The other features and requirements are the same as PPLI, except the cost. Because there’s no life insurance death benefit component, there are no costs of insurance taken out each month. Consequently the expenses connected with a PPVA are lower than PPLI.

Even though PPVA is only a deferral technique, it’s still very valuable. If the underlying investment were to be taxed as ordinary income, the benefit of deferring the taxes is worthwhile. If one does the math, not having to pay income tax on an ongoing basis and only paying at the end will produce a larger net amount for the owner or beneficiaries. (Modeling should be done to determine the benefit.) Family offices are using both PPLI and PPVA. When they use PPVA, they often choose a very young family member as the annuitant.
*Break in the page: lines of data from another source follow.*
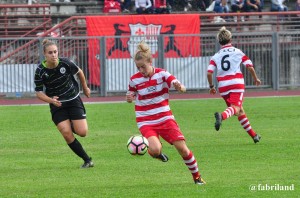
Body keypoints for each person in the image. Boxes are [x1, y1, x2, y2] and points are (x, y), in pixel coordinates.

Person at [126, 41, 205, 185]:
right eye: (138, 67)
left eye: (143, 66)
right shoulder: (134, 80)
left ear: (151, 61)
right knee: (155, 150)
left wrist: (179, 87)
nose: (141, 70)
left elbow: (181, 87)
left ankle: (197, 177)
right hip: (145, 120)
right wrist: (129, 98)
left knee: (183, 149)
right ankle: (158, 154)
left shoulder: (162, 74)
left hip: (164, 117)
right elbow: (130, 96)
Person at [34, 39, 94, 168]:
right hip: (57, 105)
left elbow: (80, 72)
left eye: (55, 52)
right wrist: (51, 100)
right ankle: (87, 160)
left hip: (73, 100)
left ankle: (72, 123)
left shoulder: (65, 63)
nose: (54, 55)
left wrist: (85, 87)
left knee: (82, 132)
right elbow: (38, 93)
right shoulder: (40, 71)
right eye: (50, 52)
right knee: (66, 133)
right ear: (45, 54)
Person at [207, 26, 262, 144]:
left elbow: (209, 72)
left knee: (238, 111)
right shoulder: (237, 52)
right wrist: (255, 78)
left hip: (223, 86)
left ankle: (254, 136)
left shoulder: (216, 56)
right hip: (236, 83)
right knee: (235, 108)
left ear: (219, 41)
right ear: (230, 39)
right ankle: (221, 116)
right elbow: (249, 66)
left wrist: (212, 87)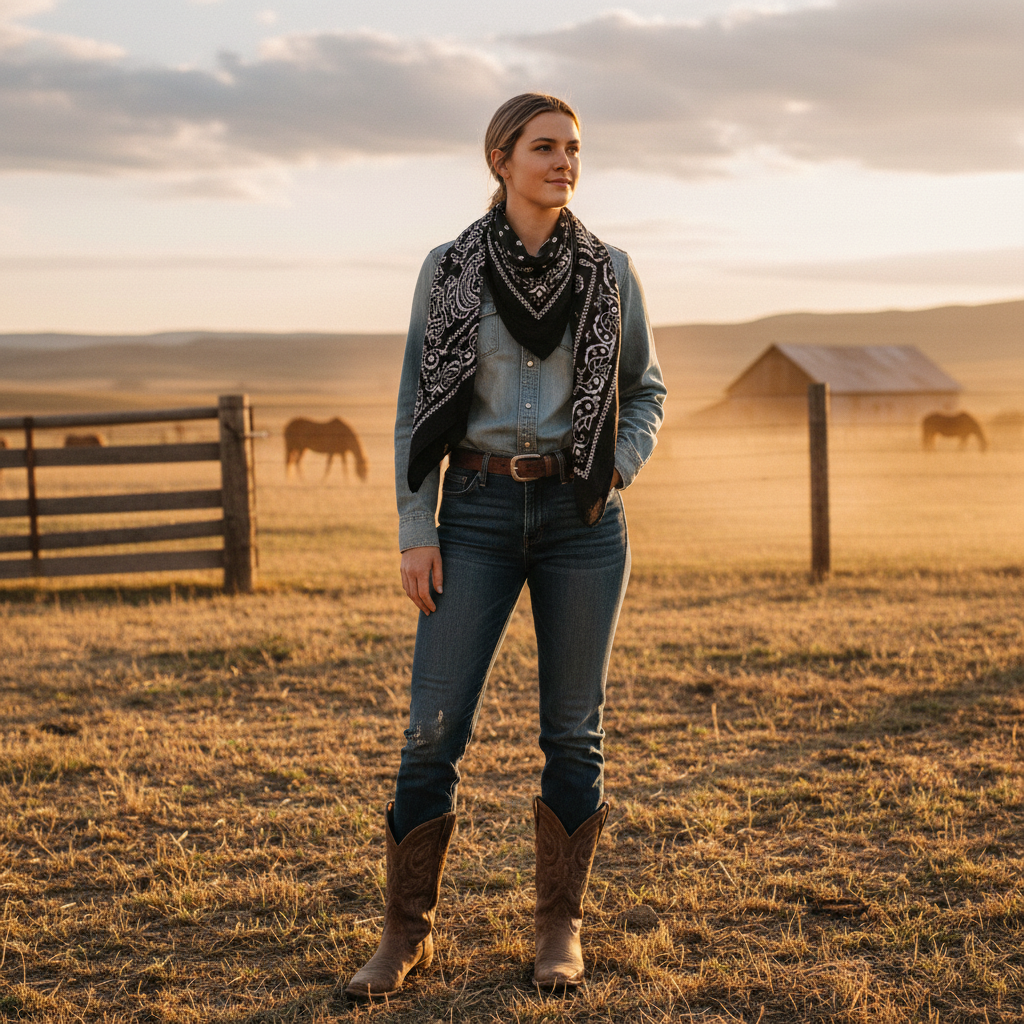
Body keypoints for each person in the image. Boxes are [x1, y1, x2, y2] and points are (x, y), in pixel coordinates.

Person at [345, 92, 666, 999]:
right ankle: (406, 935)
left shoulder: (611, 271)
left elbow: (645, 391)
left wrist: (615, 468)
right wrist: (418, 533)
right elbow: (417, 406)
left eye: (574, 148)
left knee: (574, 733)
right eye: (544, 147)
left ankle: (559, 929)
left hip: (582, 524)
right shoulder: (448, 269)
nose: (564, 162)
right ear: (501, 159)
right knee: (432, 733)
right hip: (477, 513)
That way, the tax deferral period is maximized.

Implementing the Strategy
Let’s assume that your client is interested in investments inside private placement products or that he personally has assets that produce enough taxable income to get over the efficiency hurdle. The client may have an existing money manager who’s willing to work inside an IDF, or the client can find a manager with a strategy and performance history the client likes, and that manager is already in or is willing to work as an IDF. At that time, implementation should begin. Because this is an insurance product, your client needs to involve an insurance broker. However, most life insurance agents and brokers are unfamiliar with private placement products. Your client should only use a broker knowledgeable and experienced in this field.